=== Data records ===

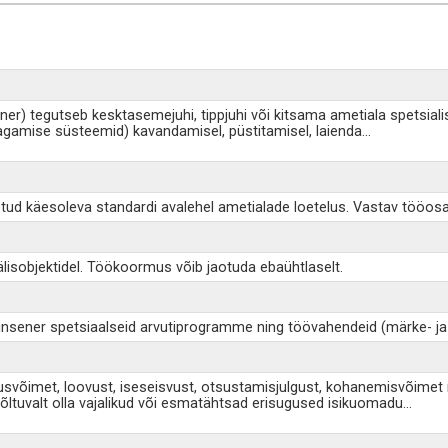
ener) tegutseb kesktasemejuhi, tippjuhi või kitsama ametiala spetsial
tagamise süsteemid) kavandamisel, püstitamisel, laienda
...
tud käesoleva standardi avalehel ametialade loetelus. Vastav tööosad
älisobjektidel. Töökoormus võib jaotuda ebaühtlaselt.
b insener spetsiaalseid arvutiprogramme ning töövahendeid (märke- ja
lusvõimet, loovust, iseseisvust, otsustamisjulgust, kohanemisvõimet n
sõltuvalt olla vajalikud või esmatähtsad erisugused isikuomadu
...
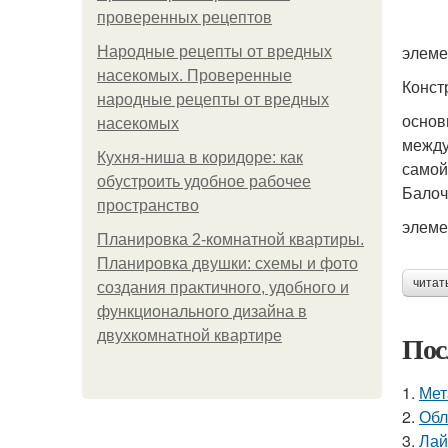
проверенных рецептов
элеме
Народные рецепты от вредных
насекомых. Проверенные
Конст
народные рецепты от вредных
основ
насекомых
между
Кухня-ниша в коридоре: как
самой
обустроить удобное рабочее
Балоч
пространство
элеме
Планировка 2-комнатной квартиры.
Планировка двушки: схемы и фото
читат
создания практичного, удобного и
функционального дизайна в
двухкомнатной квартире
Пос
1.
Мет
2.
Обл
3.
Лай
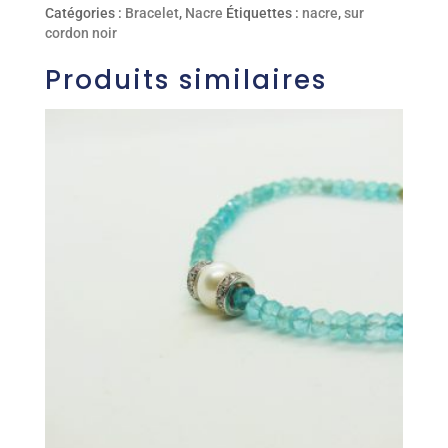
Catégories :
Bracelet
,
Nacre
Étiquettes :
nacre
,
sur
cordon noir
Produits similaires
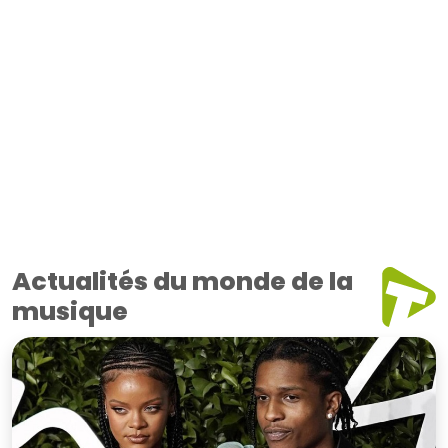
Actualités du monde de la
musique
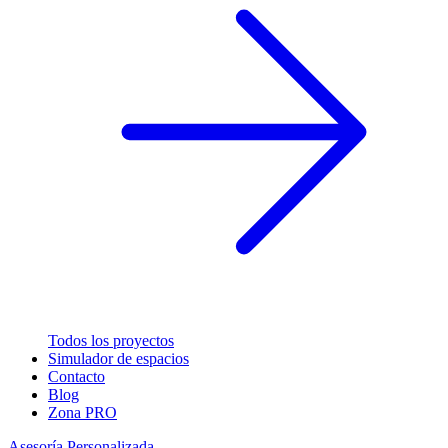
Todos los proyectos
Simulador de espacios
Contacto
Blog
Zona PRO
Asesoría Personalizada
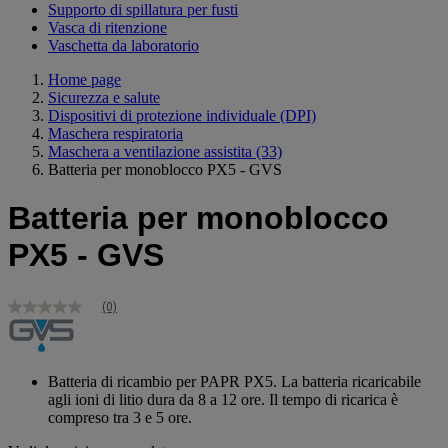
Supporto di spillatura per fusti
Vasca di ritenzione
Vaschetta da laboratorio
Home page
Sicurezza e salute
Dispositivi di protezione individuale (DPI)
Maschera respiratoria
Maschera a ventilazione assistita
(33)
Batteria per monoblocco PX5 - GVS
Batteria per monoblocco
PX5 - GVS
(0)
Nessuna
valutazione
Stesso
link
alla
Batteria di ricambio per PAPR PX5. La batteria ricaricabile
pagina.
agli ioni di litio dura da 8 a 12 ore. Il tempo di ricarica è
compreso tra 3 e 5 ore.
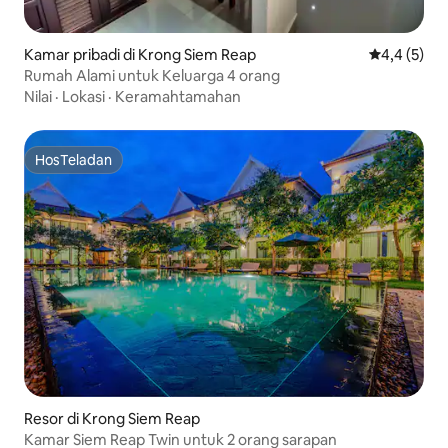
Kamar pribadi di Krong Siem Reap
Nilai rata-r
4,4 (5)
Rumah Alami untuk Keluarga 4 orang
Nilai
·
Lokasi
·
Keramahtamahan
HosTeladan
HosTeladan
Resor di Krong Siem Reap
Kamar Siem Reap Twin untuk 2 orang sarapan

===

Your objective – Check each line of the entries above, and show every one holding the word "Планировка".

Written answer –
Планировка 2-комнатной квартиры.
Планировка двушки: схемы и фото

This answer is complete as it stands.